■ **Data for this task**

• • • •

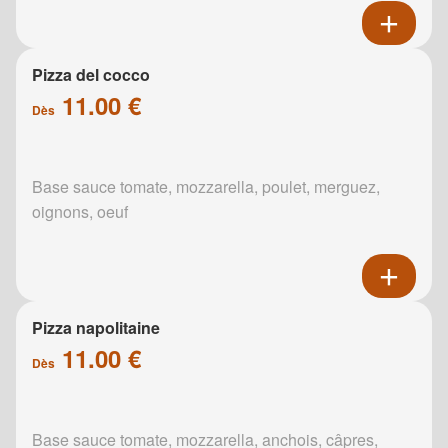
Pizza del cocco
11.00 €
Dès
Base sauce tomate, mozzarella, poulet, merguez,
oignons, oeuf
Pizza napolitaine
11.00 €
Dès
Base sauce tomate, mozzarella, anchois, câpres,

• • • •

■ **Work instruction**
Copy the lines of the records again, replacing "mozzarella" with "burrata" everywhere it appears and changing nothing else. Leave the pictures out.

■ **Task result**
Pizza del cocco
11.00 €
Dès
Base sauce tomate, burrata, poulet, merguez,
oignons, oeuf
Pizza napolitaine
11.00 €
Dès
Base sauce tomate, burrata, anchois, câpres,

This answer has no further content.